Hart a pu exploiter les failles des autres pour les "emmener dans son monde".

Les cinq jeunes qui ont humilié, battu, violé, torturé Valentin Vermeesch, avant qu’il ne soit balancé dans la Meuse, les mains menottées dans le dos, formaient, pour reprendre les termes de l’avocate générale, un "groupe improbable".

Trois se connaissaient relativement bien : Alexandre Hart et Belinda Donnay vivaient dans le mini-studio de cette dernière, où Valentin a connu l’enfer tandis que Dorian Daniels, très actif dans les comportements humiliants, était un proche. Il semblait éprouver une fascination pour la violence d’Alexandre Hart.

Les deux autres accusés avaient des liens bien plus lâches avec ce trio. Loïck Masson était le voisin du dessous. Il occupait un studio dans le même immeuble tandis que Killian Wilmet, qui a filmé une partie des tortures infligées à Valentin, les avait rejoints un peu par hasard car il accompagnait Valentin.

Tous des protagonistes

Mais peut-on parler "d’effet de groupe" ? Pour le psychiatre Michel-Henri Martin, qui a examiné trois des accusés, la réponse doit être nuancée. Ici, a-t-il témoigné devant la cour d’assises, "ils sont tous des protagonistes à un titre ou à un autre. Tous interviennent à un moment ou un autre".

Le professeur Martin a mis en garde contre le risque de tout centrer sur une personne et d’oublier les autres.

Selon l’expert, il y a ici une dynamique collective qui va permettre à chacun de combler les failles qu’il a en lui. Cette dynamique de groupe sera exposée vendredi devant les assises.

Néanmoins, un des accusés apparaît au centre. C’est Alexandre Hart. Comme l’a dit Dorian Daniels, avant les premiers sévices infligés à Valentin, Alexandre Hart leur a dit : "Je vais vous emmener dans mon monde."

Selon la psychologue Audrey Laterza, qui a également examiné Alexandre Hart, "c’est lui qui tire les ficelles. Il garde le contrôle de la situation. Il garde le contrôle de la scène qu’il dirige de A à Z".

En véritable pervers, il parvient à tirer sur la corde sensible qu’il identifie chez l’autre. Une telle personnalité, a-t-elle relevé, peut déployer des stratégies verbales et surtout non verbales - création d’ambiance, menaces sous forme de railleries - qui lui permettent d’agir sur les failles des autres.

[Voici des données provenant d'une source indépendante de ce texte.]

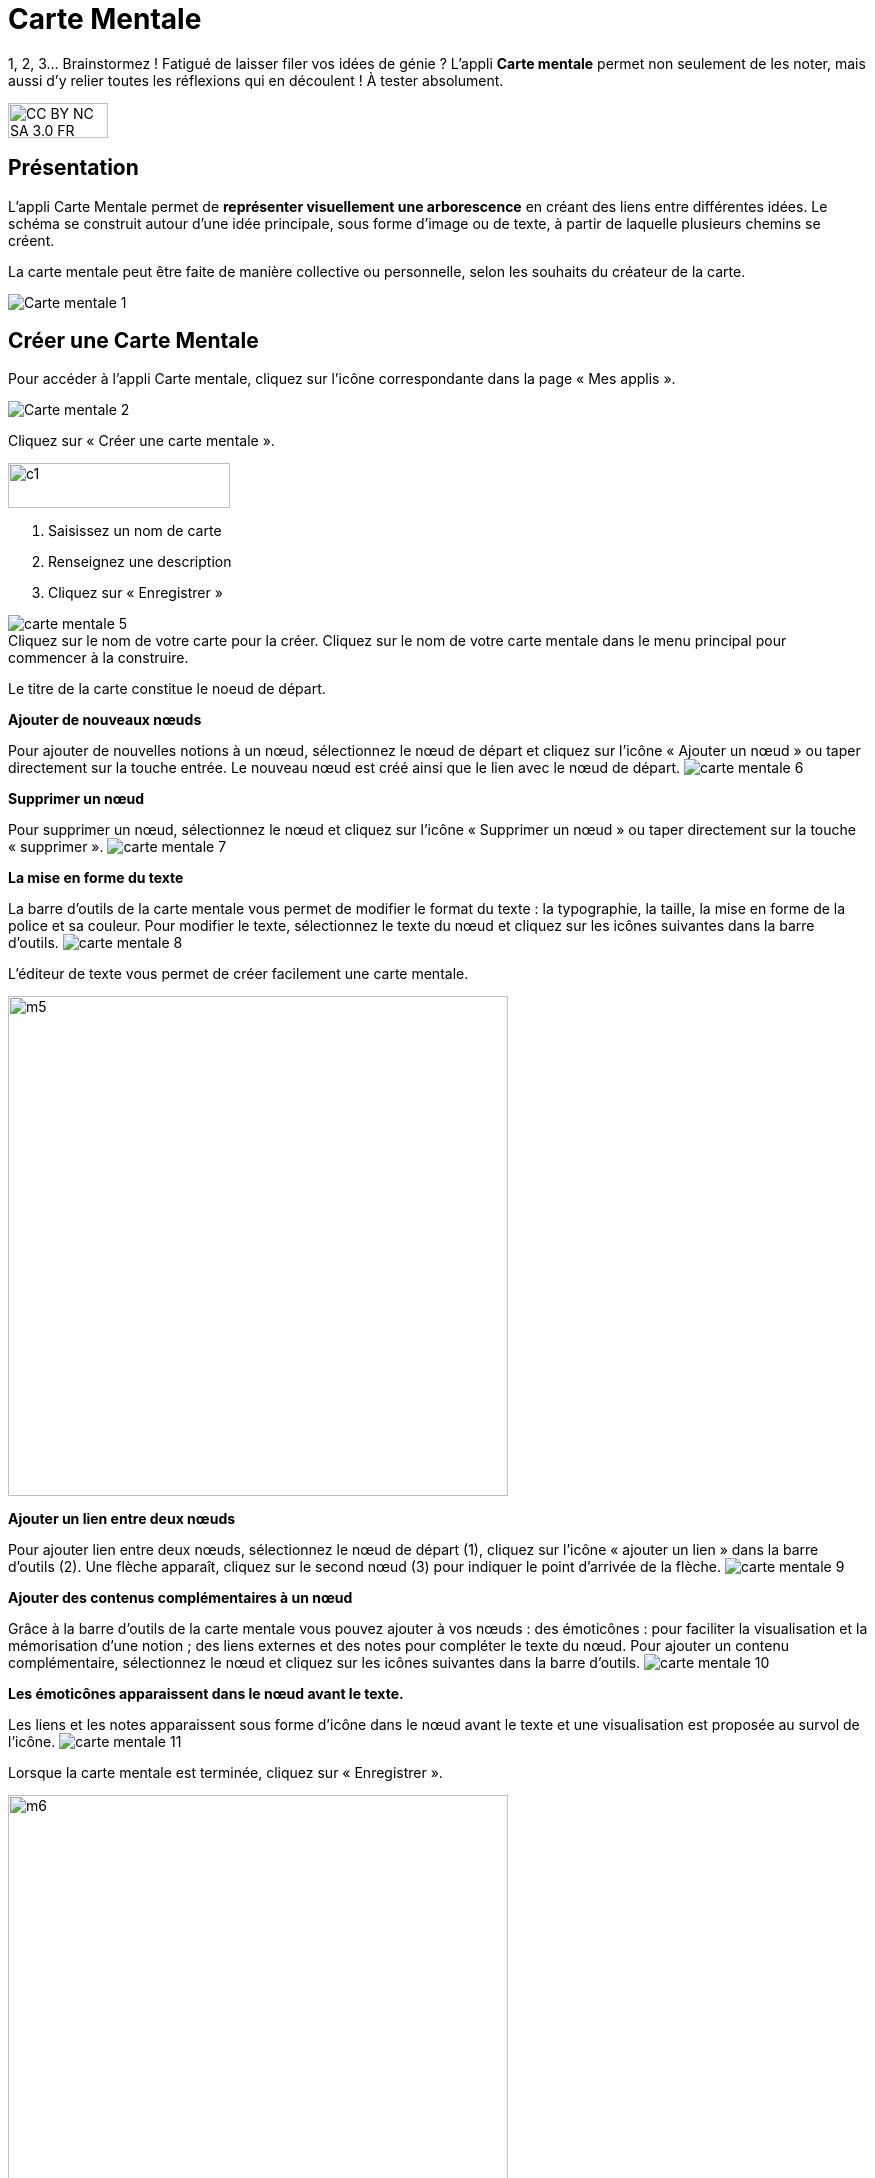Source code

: [[carte-mentale]]
= Carte Mentale

1, 2, 3… Brainstormez ! Fatigué de laisser filer vos idées de génie ? L’appli *Carte mentale* permet non seulement de les noter, mais aussi d’y relier toutes les réflexions qui en découlent ! À tester absolument.

image:../../wp-content/uploads/2015/03/CC-BY-NC-SA-3.0-FR-300x105.png[width=100,height=35]

[[presentation]]
== Présentation

L'appli Carte Mentale permet de *représenter visuellement une
arborescence* en créant des liens entre différentes idées. Le schéma se
construit autour d'une idée principale, sous forme d’image ou de texte,
à partir de laquelle plusieurs chemins se créent.

La carte mentale peut être faite de manière collective ou personnelle,
selon les souhaits du créateur de la carte.

image:/assets/Carte mentale 1.png[]

[[cas-d-usage-1]]
== Créer une Carte Mentale

Pour accéder à l’appli Carte mentale, cliquez sur l’icône correspondante
dans la page « Mes applis ».

image:/assets/Carte mentale 2.png[]

Cliquez sur « Créer une carte mentale ».

image:../../wp-content/uploads/2015/07/c1.png[width=222,height=45]

1.  Saisissez un nom de carte
2.  Renseignez une description
3.  Cliquez sur « Enregistrer »

image:/assets/carte mentale 5.png[] +
Cliquez sur le nom de votre carte pour la créer.
Cliquez sur le nom de votre carte mentale dans le menu principal pour commencer à la construire. 

Le titre de la carte constitue le noeud de départ. 
 
*Ajouter de nouveaux nœuds*

Pour ajouter de nouvelles notions à un nœud, sélectionnez le nœud de départ et cliquez sur l’icône « Ajouter un nœud » ou taper directement sur la touche entrée. Le nouveau nœud est créé ainsi que le lien avec le nœud de départ.
image:/assets/carte mentale 6.png[]
 
*Supprimer un nœud*

Pour supprimer un nœud, sélectionnez le nœud et cliquez sur l’icône « Supprimer un nœud » ou taper directement sur la touche « supprimer ».
image:/assets/carte mentale 7.png[]

*La mise en forme du texte*

La barre d’outils de la carte mentale vous permet de modifier le format du texte : la typographie, la taille, la mise en forme de la police et sa couleur. Pour modifier le texte, sélectionnez le texte du nœud et cliquez sur les icônes suivantes dans la barre d’outils.
image:/assets/carte mentale 8.png[]

L’éditeur de texte vous permet de créer facilement une carte mentale.

image:../../wp-content/uploads/2015/06/m5.png[width=500]


*Ajouter un lien entre deux nœuds*

Pour ajouter lien entre deux nœuds, sélectionnez le nœud de départ (1), cliquez sur l’icône « ajouter un lien » dans la barre d’outils (2). Une flèche apparaît, cliquez sur le second nœud (3) pour indiquer le point d’arrivée de la flèche.
image:/assets/carte mentale 9.png[]

*Ajouter des contenus complémentaires à un nœud*

Grâce à la barre d’outils de la carte mentale vous pouvez ajouter à vos nœuds :
des émoticônes : pour faciliter la visualisation et la mémorisation d’une notion ;
des liens externes et des notes pour compléter le texte du nœud.
Pour ajouter un contenu complémentaire, sélectionnez le nœud et cliquez sur les icônes suivantes dans la barre d’outils.
image:/assets/carte mentale 10.png[]

*Les émoticônes apparaissent dans le nœud avant le texte.*

Les liens et les notes apparaissent sous forme d’icône dans le nœud avant le texte et une visualisation est proposée au survol de l’icône.
image:/assets/carte mentale 11.png[]

Lorsque la carte mentale est terminée, cliquez sur « Enregistrer ».

image:../../wp-content/uploads/2015/06/m6.png[width=500]

Votre carte est maintenant créée !

 

[[cas-d-usage-2]]
== Partager une Carte Mentale

Pour partager une carte mentale avec d’autres utilisateurs, cliquez sur
le + (1) située à côté de la carte puis sur « Partager » (2).

image:/assets/Carte mentale 4.png[]

Dans la fenêtre de partage, vous pouvez donner des droits de lecture, de
contribution et de gestion à d’autres personnes sur votre carte. Pour
cela, saisissez les premières lettres du nom de l’utilisateur ou du
groupe d’utilisateurs que vous recherchez (1), sélectionnez le résultat
(2) et cochez les cases correspondant aux droits que vous souhaitez leur
attribuer (3).

Pour valider, cliquez sur le bouton "Partager".

image:/assets/Carte mentale.png[]

Les différents droits que vous pouvez attribuer sont les suivants :

* Lecture : l’utilisateur peut visualiser la carte
* Contribution : l’utilisateur peut apporter des modifications à la
carte
* Gestion : l’utilisateur peut modifier, supprimer et attribuer des
droits de partage sur la carte



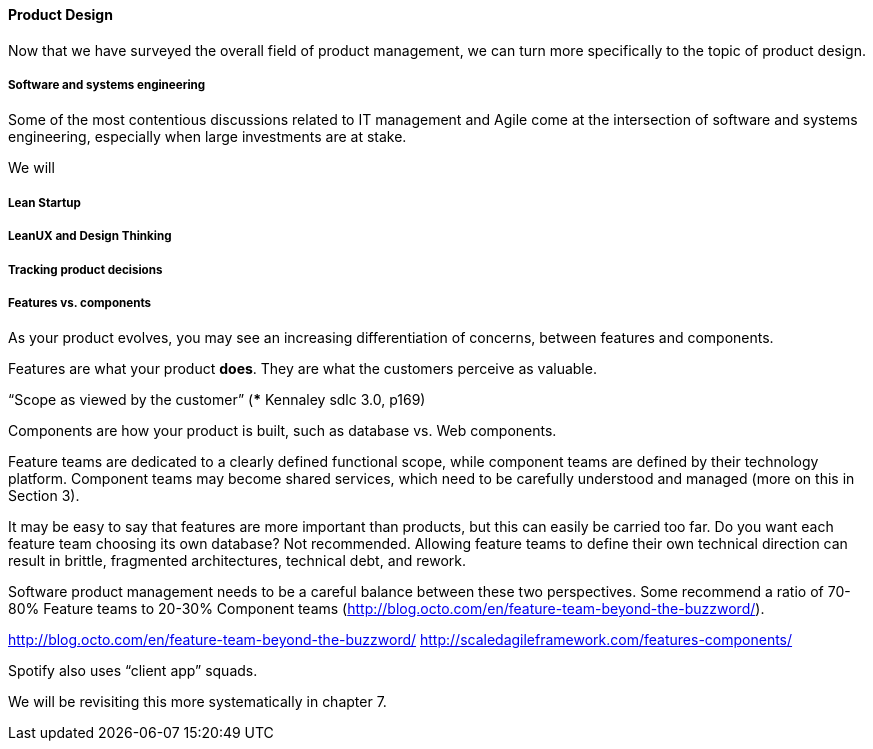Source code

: ==== Product Design

Now that we have surveyed the overall field of product management, we can turn more specifically to the topic of product design. 

===== Software and systems engineering
Some of the most contentious discussions related to IT management and Agile come at the intersection of software and systems engineering, especially when large investments are at stake.

We will

===== Lean Startup

===== LeanUX and Design Thinking

===== Tracking product decisions

===== Features vs. components

As your product evolves, you may see an increasing differentiation of concerns, between features and components.

Features are what your product *does*. They are what the customers perceive as valuable.

“Scope as viewed by the customer” (*** Kennaley sdlc 3.0, p169)

Components are how your product is built, such as database vs. Web components.

Feature teams are dedicated to a clearly defined functional scope, while component teams are defined by their technology platform. Component teams may become shared services, which need to be carefully understood and managed (more on this in Section 3).

It may be easy to say that features are more important than products, but this can easily be carried too far. Do you want each feature team choosing its own database? Not recommended. Allowing feature teams to define their own technical direction can result in brittle, fragmented architectures, technical debt, and rework.

Software product management needs to be a careful balance between these two perspectives. Some recommend a ratio of 70-80% Feature teams to 20-30% Component teams  (http://blog.octo.com/en/feature-team-beyond-the-buzzword/).

http://blog.octo.com/en/feature-team-beyond-the-buzzword/
http://scaledagileframework.com/features-components/

Spotify also uses “client app” squads.

We will be revisiting this more systematically in chapter 7.
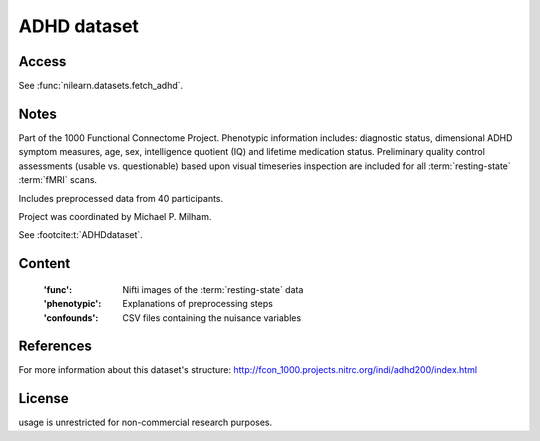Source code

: .. _adhd_dataset:

ADHD dataset
============

Access
------
See :func:`nilearn.datasets.fetch_adhd`.

Notes
-----
Part of the 1000 Functional Connectome Project. Phenotypic
information includes: diagnostic status, dimensional ADHD symptom measures,
age, sex, intelligence quotient (IQ) and lifetime medication status.
Preliminary quality control assessments (usable vs. questionable) based upon
visual timeseries inspection are included for all :term:`resting-state` :term:`fMRI` scans.

Includes preprocessed data from 40 participants.

Project was coordinated by Michael P. Milham.

See :footcite:t:`ADHDdataset`.

Content
-------
    :'func': Nifti images of the :term:`resting-state` data
    :'phenotypic': Explanations of preprocessing steps
    :'confounds': CSV files containing the nuisance variables

References
----------

.. footbibliography::

For more information about this dataset's structure:
http://fcon_1000.projects.nitrc.org/indi/adhd200/index.html

License
-------
usage is unrestricted for non-commercial research purposes.
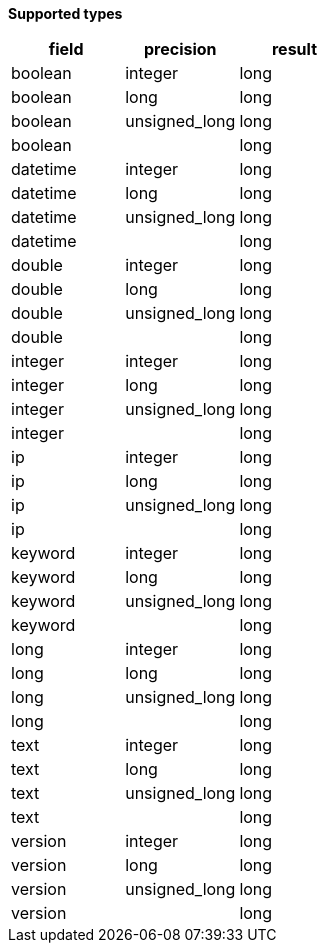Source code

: // This is generated by ESQL's AbstractFunctionTestCase. Do no edit it. See ../README.md for how to regenerate it.

*Supported types*

[%header.monospaced.styled,format=dsv,separator=|]
|===
field | precision | result
boolean | integer | long
boolean | long | long
boolean | unsigned_long | long
boolean | | long
datetime | integer | long
datetime | long | long
datetime | unsigned_long | long
datetime | | long
double | integer | long
double | long | long
double | unsigned_long | long
double | | long
integer | integer | long
integer | long | long
integer | unsigned_long | long
integer | | long
ip | integer | long
ip | long | long
ip | unsigned_long | long
ip | | long
keyword | integer | long
keyword | long | long
keyword | unsigned_long | long
keyword | | long
long | integer | long
long | long | long
long | unsigned_long | long
long | | long
text | integer | long
text | long | long
text | unsigned_long | long
text | | long
version | integer | long
version | long | long
version | unsigned_long | long
version | | long
|===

Alexandre Hart, un psychopathe

Pour le Dr Martin, contrairement aux autres, Alexandre Hart a ce pouvoir, a une façon d’être à l’aise là où les autres peuvent se trouver dans une situation d’agressivité. "Il reste en retrait mais il est le metteur en scène", a-t-il noté, tout en tenant à souligner que "les autres ont intérêt à ce que cela se passe".

Les deux experts ont dressé un portrait très sombre d’Alexandre Hart. c’est un psychopathe, une structure de personnalité qui se caractérise par une absence totale d’empathie. Sa dangerosité, notent-ils, est structurelle. Ils ne voient pas de traitement possible : tout au plus pourra-t-on atténuer sa dangerosité.

Le Dr Martin a noté un décalage entre sa "présentation désinvolte, son agressivité sous-jacente, avec, toujours, un sourire comme un masque".

Pour les experts, il y a chez lui "une jouissance à faire du mal".

Le mystère Belinda Donnay

Belinda Donnay est, de son côté, selon les experts, récupérable. Dans le groupe, elle est la seule à être un peu mature tandis que les autres sont clairement oisifs.

Carencée sur le plan affectif, elle ne dispose pas de repères suffisants pour formuler une morale bien que l’on ne note pas dans son parcours de traumatisme ou d’accident de vie.

Le Dr Martin a parlé d’un "mystère Belinda Donnay". Il a été frappé par son attitude par rapport aux faits. Elle se place hors-champ, elle esquive. "Elle minimise son rôle au-delà de l’évidence", a-t-il noté. Ce n’est pas du déni mais de la négation : "Cela lui sert à ne pas se montrer telle qu’elle n’a pas envie de se voir", dit-il.

Mme Laterza a émis une hypothèse. En participant aux tortures, elle aurait pu tenter de se réhabiliter auprès de son petit ami, Alexandre Hart, et se venger des humiliations qu’elle a pu subir.